### Instructions to follow
Begin the copy at the line containing "the scene) (cm)." in the data below and end it at the line containing "341 300 19281", keeping each line exact and leaving out pictures.

### Excerpted data
◆ ◆ ◆ ◆
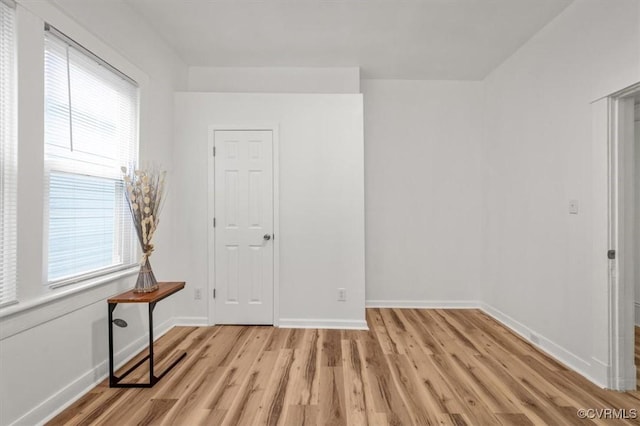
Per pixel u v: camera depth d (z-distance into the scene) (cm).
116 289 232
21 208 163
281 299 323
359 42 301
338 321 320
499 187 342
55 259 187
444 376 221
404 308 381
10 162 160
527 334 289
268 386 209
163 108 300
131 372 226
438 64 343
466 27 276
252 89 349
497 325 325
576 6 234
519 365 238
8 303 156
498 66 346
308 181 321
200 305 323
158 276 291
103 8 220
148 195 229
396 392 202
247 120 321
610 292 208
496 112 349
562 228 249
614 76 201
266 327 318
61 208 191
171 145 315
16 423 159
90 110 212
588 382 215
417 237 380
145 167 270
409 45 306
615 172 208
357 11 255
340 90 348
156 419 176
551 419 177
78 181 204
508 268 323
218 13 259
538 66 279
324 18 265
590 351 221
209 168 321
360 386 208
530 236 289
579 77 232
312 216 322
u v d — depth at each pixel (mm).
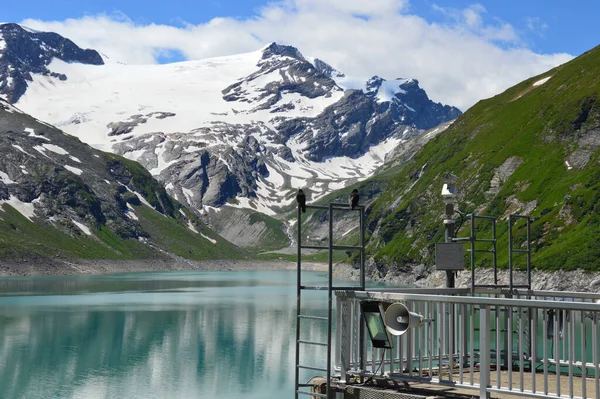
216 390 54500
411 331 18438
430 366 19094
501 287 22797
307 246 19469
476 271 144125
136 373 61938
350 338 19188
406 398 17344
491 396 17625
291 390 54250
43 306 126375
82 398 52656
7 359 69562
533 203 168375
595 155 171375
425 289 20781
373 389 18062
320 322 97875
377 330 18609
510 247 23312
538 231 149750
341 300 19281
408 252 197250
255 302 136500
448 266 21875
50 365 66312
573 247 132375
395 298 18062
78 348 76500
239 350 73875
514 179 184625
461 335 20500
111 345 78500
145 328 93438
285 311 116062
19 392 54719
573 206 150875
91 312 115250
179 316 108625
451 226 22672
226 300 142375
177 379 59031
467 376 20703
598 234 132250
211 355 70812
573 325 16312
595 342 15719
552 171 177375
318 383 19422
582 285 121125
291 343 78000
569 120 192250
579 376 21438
◆ ◆ ◆ ◆
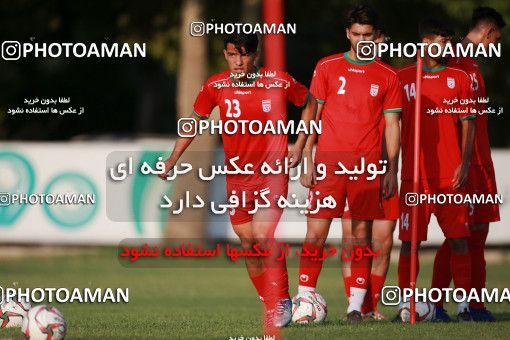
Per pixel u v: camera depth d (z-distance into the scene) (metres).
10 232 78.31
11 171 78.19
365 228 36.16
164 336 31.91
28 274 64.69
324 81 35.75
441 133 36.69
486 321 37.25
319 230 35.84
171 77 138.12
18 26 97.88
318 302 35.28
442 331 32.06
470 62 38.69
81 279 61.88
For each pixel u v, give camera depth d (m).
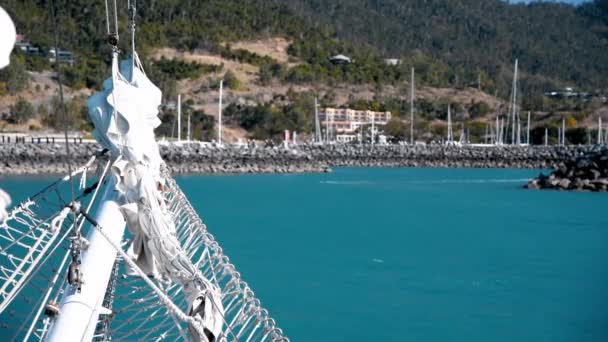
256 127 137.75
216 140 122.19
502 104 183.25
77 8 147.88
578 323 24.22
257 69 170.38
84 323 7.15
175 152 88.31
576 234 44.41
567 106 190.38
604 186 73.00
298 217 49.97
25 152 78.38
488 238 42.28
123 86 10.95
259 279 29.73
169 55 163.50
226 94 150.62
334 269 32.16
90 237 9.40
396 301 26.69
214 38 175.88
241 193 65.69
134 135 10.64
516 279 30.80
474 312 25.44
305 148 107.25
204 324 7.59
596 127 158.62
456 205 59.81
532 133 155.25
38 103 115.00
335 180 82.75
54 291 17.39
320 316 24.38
◆ ◆ ◆ ◆
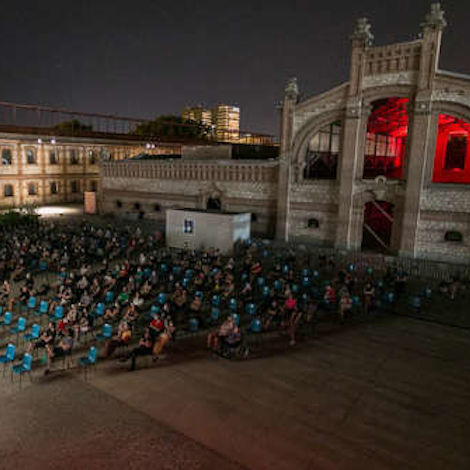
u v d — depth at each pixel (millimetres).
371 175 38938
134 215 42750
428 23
◆ ◆ ◆ ◆
### Result for this exercise
Per pixel u v: camera depth d (z-distance into the scene) (cm).
116 289 232
21 208 163
281 299 323
359 42 301
338 321 320
499 187 342
55 259 187
444 376 221
404 308 381
10 162 160
527 334 289
268 386 209
163 108 300
131 372 226
438 64 343
466 27 276
252 89 349
497 325 325
576 6 234
519 365 238
8 303 156
498 66 346
308 181 321
200 305 323
158 276 291
103 8 220
148 195 229
396 392 202
247 120 321
610 292 208
496 112 349
562 228 249
614 76 201
266 327 318
61 208 191
171 145 315
16 423 159
90 110 212
588 382 215
417 237 380
145 167 270
409 45 306
615 172 208
357 11 255
340 90 348
156 419 176
551 419 177
78 181 204
508 268 323
218 13 259
538 66 279
324 18 265
590 351 221
209 168 321
360 386 208
530 236 289
579 77 232
312 216 322
u v d — depth at each pixel (mm).
216 390 54500
411 331 18438
430 366 19094
501 287 22797
307 246 19469
476 271 144125
136 373 61938
350 338 19188
406 398 17344
491 396 17625
291 390 54250
43 306 126375
82 398 52656
7 359 69562
533 203 168375
595 155 171375
425 289 20781
373 389 18062
320 322 97875
377 330 18609
510 247 23312
538 231 149750
341 300 19281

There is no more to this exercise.